Но тут же я хорошо понимал и свою двойственность, свою слабость: моя душа, мое нравственное чувство – это было спокойно, но постоянно было возмущено мое социальное сознание – я постоянно осознавал бессмысленность, тупое отсутствие логики, животный автоматизм в действиях тех, кто меня арестовал, мучал идиотскими вопросами на следствии, устраивал собачью комедию суда – и потом сторожил, открывал и закрывал множество тяжелых замков, обыскивал по четыре раза на дню, запрещал сесть или, наоборот, встать, вталкивал в камеру или выталкивал из камеры. Зачем все это? Ради чего? Неужели все только из-за того, что я позволил себе д у м а т ь? Ведь никаких иных поступков я не совершил! Я только думал – и мысли свои записывал на бумагу.
И когда я понимал это, признаюсь, успокаивалось и мое социальное сознание; значит, я хорошо думал, значит, я правильно думал, если все эти мерзавцы так встревожены… Но тут же тревога, возмущение возникали вновь: ну, хорошо, но ведь не из мерзавцев же только состоит мир, - как же могут все эти люди, все эти писатели, артисты, деятели кино, просвещенцы и просветители, все эти блестящие писатели и говоруны – как же могут они говорить и писать, когда я вот здесь сижу за десятью замками, за пятью стенами, охраняемый двумя или тремя десятками мерзавцев, - и все только за то, что я п о з в о л и л с е б е д у м а т ь! Нелепость какая-то…

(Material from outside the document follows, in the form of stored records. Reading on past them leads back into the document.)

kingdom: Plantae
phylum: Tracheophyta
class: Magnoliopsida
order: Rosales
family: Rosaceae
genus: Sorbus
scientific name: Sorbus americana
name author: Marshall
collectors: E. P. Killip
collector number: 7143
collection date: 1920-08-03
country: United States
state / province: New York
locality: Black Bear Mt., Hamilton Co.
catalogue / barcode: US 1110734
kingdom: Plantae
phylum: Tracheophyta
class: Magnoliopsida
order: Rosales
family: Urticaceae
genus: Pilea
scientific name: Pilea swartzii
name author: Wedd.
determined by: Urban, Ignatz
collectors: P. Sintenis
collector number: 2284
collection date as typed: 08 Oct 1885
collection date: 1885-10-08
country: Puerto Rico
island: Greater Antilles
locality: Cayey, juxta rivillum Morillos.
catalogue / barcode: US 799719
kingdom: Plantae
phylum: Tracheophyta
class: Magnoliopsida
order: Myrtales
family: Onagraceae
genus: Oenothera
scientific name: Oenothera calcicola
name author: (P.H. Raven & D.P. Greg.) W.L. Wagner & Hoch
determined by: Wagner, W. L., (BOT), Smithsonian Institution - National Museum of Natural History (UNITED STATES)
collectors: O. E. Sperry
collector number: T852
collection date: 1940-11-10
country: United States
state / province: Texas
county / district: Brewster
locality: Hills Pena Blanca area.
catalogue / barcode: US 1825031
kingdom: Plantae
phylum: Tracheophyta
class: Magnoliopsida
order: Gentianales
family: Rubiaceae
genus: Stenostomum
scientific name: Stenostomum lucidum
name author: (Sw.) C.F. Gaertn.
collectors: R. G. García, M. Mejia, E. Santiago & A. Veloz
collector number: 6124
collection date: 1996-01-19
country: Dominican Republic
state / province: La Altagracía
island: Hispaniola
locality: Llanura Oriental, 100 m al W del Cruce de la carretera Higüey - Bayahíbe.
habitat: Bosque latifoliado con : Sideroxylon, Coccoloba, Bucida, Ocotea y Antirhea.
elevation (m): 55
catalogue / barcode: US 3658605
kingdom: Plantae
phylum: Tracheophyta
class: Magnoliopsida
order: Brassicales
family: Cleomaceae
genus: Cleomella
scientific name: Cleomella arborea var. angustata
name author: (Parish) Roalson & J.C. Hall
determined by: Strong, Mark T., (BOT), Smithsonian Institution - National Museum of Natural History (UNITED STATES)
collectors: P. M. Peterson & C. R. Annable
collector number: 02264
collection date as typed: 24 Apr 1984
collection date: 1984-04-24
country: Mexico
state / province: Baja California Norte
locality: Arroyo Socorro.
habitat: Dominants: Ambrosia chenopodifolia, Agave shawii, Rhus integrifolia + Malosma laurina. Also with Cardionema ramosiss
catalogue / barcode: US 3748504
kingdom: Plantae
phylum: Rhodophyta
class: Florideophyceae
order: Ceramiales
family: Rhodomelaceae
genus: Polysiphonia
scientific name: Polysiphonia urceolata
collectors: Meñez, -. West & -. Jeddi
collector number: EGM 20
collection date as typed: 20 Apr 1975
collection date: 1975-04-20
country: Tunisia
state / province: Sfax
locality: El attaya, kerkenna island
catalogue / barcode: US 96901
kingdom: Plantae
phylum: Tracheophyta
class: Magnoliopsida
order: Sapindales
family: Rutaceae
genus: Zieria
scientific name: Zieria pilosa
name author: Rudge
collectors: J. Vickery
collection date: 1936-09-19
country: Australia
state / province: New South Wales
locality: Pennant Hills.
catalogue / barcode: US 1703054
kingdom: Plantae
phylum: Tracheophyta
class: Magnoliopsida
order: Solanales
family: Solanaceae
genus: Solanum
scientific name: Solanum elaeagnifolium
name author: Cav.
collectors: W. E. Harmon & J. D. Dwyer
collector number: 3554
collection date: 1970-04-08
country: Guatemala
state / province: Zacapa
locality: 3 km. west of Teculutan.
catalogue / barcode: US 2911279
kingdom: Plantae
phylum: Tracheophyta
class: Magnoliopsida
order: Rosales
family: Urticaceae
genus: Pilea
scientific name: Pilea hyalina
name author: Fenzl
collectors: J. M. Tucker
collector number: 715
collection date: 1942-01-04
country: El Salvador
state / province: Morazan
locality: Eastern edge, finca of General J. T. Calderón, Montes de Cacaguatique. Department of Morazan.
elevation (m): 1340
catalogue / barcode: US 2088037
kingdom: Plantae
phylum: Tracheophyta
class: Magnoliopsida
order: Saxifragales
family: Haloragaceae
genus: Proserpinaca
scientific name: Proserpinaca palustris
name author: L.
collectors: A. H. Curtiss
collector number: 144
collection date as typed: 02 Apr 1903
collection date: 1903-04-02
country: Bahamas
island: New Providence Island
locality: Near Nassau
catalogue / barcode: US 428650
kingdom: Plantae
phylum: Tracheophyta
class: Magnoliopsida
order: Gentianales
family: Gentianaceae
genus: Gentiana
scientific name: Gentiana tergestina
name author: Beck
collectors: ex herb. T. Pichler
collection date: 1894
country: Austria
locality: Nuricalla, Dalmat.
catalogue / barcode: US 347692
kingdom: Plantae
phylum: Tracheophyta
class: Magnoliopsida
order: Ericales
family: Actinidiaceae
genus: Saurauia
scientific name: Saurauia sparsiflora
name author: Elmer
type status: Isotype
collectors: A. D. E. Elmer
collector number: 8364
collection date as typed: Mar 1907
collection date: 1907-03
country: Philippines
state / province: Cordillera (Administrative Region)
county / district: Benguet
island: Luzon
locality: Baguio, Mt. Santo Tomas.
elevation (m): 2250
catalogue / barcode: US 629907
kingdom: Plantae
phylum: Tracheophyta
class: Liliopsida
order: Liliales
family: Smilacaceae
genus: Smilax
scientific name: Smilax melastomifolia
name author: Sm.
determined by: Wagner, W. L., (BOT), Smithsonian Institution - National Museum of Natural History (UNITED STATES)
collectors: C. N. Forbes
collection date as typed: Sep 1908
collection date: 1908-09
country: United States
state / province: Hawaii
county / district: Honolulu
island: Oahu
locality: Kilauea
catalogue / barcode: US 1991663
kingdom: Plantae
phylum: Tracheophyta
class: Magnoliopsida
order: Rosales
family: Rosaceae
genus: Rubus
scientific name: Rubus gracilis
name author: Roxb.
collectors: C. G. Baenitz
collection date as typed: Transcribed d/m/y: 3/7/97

И вот теперь я никогда не взялся бы за эту книгу, если бы речь шла только о горе, пережитом мной и моими близкими, - это нам д а н о, и нельзя жаловаться, все надо принимать с благодарностью. Но социальная бессмысленность происшедшего не дает мне спокойно жить. Нельзя казнить человека только за то, что он п о з в о л и л с е б е д у м а т ь и записал свои мысли на бумагу.
Смешно даже говорить об этом – смешно и страшно…
Но в Лефортове страшно не было. В Лефортове скоро стадо спокойно и привычно: в двери камеры открывался черный квадрат кормушки, появлялось комсомольское лицо молодого надзирателя, и он указывал ключом или просто пальцем:
- Фамилия?
- Тимофеев.
- Имя, отчество?
- Лев Михайлович.
- На вызов.
На вызов – это значит на допрос: по металлическим, но ковровой дорожкой застеленным мосткам тюрьмы, по коридорам следственного корпуса, где в окнах простое стекло и можно на ходу успеть увидеть часть сквера, прохожих, детей, играющих в классы, - и в глухой темный коридор, в кабинет следователя.